So popular have the books been that many readers - myself included - were hoping that May's "trilogy" could potentially become a quartet (just as Ann Cleeve's brilliant "Shetland quartet" has recently been augmented by a fifth installment.)
May, who admits he wept with a "deep sense of grief" at finishing the seriers and leaving characters in whom he had "personal investment", has no such plans.
"I’m afraid I can offer no hope of a fourth book," he says. "I have dealt in as much depth as I can with Fin’s life. And it would be wholly unrealistic to continue a crime series on an island where the average murder rate is one a century. But I don’t leave the Hebrides behind. The island feature strongly in my new novel, Entry Island, which will be out in January."
Entry Island, which will be published by Quercus in January, looks a sure fire hit given it is the work of an award-winning, best-selling author, but May's early struggles to get the Trilogy published are a cautionary tale for aspiring authors and publishers alike.
"The Blackhouse was, for me, a departure from my previous writing. While still working within the crime genre I finally achieved a lifelong ambition to write a novel - which is what I regarded The Blackhouse to be. And when I finished it, I was pretty certain it was the best thing I had ever written," he says. "It came as a huge shock, then, to have it rejected by all the major publishing houses in the UK. I simply couldn’t understand why no one wanted to publish it, and if it hadn’t been for the enthusiasm of my French publisher who bought world rights in the book, and ultimately sold it all over the world, it would have languished unpublished as a file buried somewhere in my computer archives."

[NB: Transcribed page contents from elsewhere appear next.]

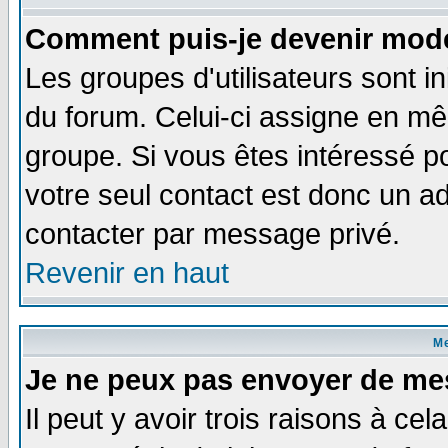
Comment puis-je devenir modé
Les groupes d'utilisateurs sont i
du forum. Celui-ci assigne en 
groupe. Si vous êtes intéressé 
votre seul contact est donc un a
contacter par message privé.
Revenir en haut
M
Je ne peux pas envoyer de me
Il peut y avoir trois raisons à ce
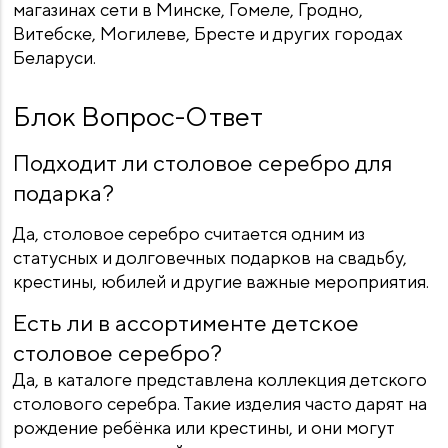
магазинах сети в Минске, Гомеле, Гродно,
Витебске, Могилеве, Бресте и других городах
Беларуси.
Блок Вопрос-Ответ
Подходит ли столовое серебро для
подарка?
Да, столовое серебро считается одним из
статусных и долговечных подарков на свадьбу,
крестины, юбилей и другие важные мероприятия.
Есть ли в ассортименте детское
столовое серебро?
Да, в каталоге представлена коллекция детского
столового серебра. Такие изделия часто дарят на
рождение ребёнка или крестины, и они могут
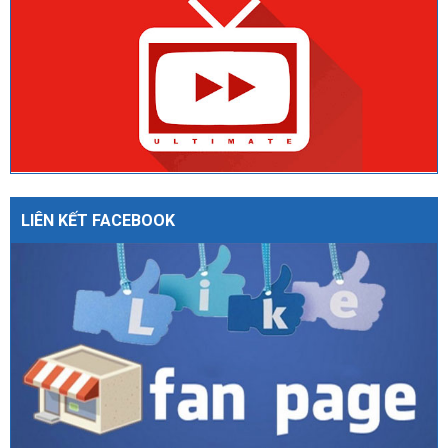
LIÊN KẾT FACEBOOK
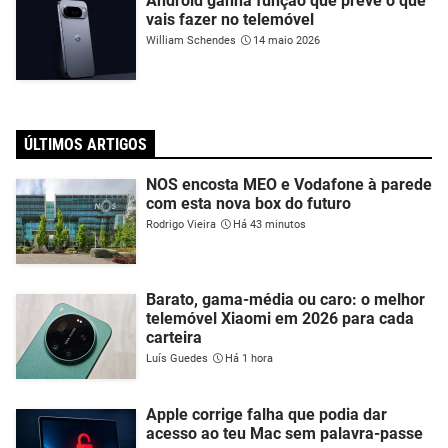
Android ganha função que prevê o que
vais fazer no telemóvel
William Schendes
14 maio 2026
ÚLTIMOS ARTIGOS
NOS encosta MEO e Vodafone à parede
com esta nova box do futuro
Rodrigo Vieira
Há 43 minutos
Barato, gama-média ou caro: o melhor
telemóvel Xiaomi em 2026 para cada
carteira
Luís Guedes
Há 1 hora
Apple corrige falha que podia dar
acesso ao teu Mac sem palavra-passe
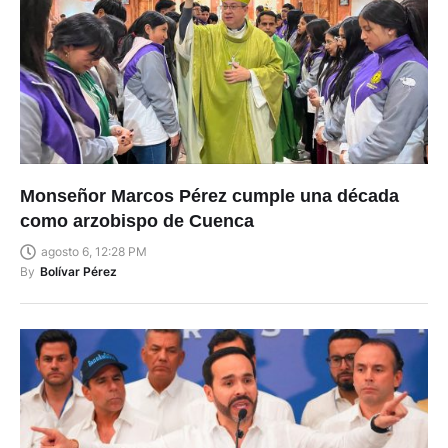
Monseñor Marcos Pérez cumple una década
como arzobispo de Cuenca
agosto 6, 12:28 PM
By
Bolívar Pérez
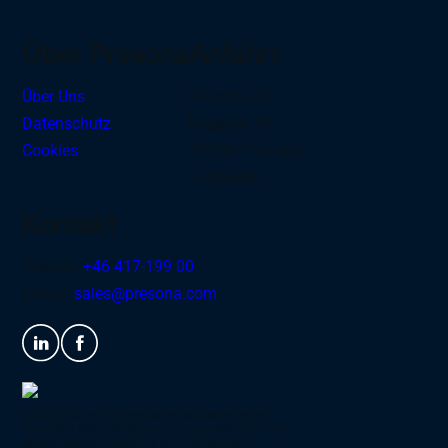
Über Presona
Anfahrt
Über Uns
Presona AB
Datenschutz
Nygatan 39
Cookies
273 36 Tomelilla
Schweden
Kontakt
Telefon:
+46 417-199 00
E-mail:
sales@presona.com
Inducore ist ein schwedischer Industriekonzern,
der in drei Geschäftsbereiche organisiert ist: Truck
Bodies, System Solutions und Component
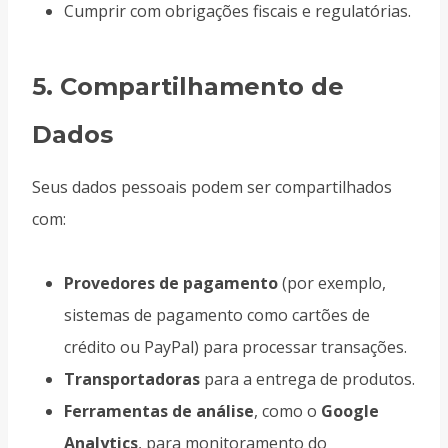
Cumprir com obrigações fiscais e regulatórias.
5.
Compartilhamento de
Dados
Seus dados pessoais podem ser compartilhados
com:
Provedores de pagamento
(por exemplo,
sistemas de pagamento como cartões de
crédito ou PayPal) para processar transações.
Transportadoras
para a entrega de produtos.
Ferramentas de análise
, como o
Google
Analytics
, para monitoramento do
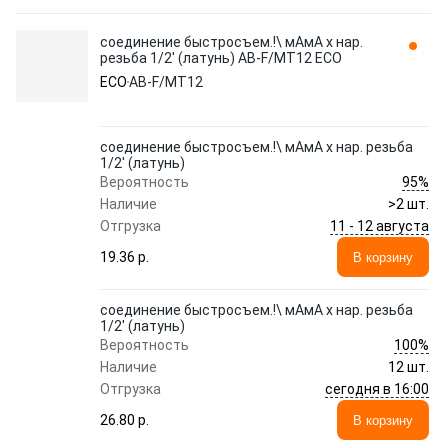
соединение быстросъем.!\ мАмА х нар.
резьба 1/2' (латунь) AB-F/MT12 ECO
ECO
AB-F/MT12
соединение быстросъем.!\ мАмА х нар. резьба
1/2' (латунь)
95%
Вероятность
Наличие
>2 шт.
11 - 12 августа
Отгрузка
19.36 p.
В корзину
соединение быстросъем.!\ мАмА х нар. резьба
1/2' (латунь)
100%
Вероятность
Наличие
12 шт.
сегодня в 16:00
Отгрузка
26.80 p.
В корзину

As well as all but guaranteeing the success of May's future work, the Lewis books will also likely ignite interest in an eclectic back catalogue that includes one series set in China and another in south-west France (the Enzo Thrillers). As well as revealing an affinity for travel, May also suggests an unlikely influence alongside the more conventional authors he lists including Graham Greene, F Scott Fitzgeraald John Steinbeck.
"I think I must have been influenced by my childhood reading of Hergé’s adventures of Tintin, where many of the stories were set in strange and exotic places," he says. "I just get ideas for my books and follow where they take me. And that has been to places as diverse as China, south-east Asia, Africa, France, the United States and Canada. I will never write about a place that I haven’t been to. So it makes for an interesting life."
An interesting life and a highly successful career which he began as a trainee car salesman - "This was never going to be a career! I was expelled from school midway through my sixth year and had to find myself a job fast" - moved through journalism and television production and now into novel-writing.
Success brings reward and recognition, of course, but challenges also.
Success always brings pressure. People say you are only as good as your last book. But, actually, you are only as good as your next one""he says. "And the more successful you are, the higher the expectations. But generally I don’t think about that. I have always been an ideas person. And once I have an idea I just immerse myself in it. I only start to worry about whether the book’s any good or not after I’ve written it!"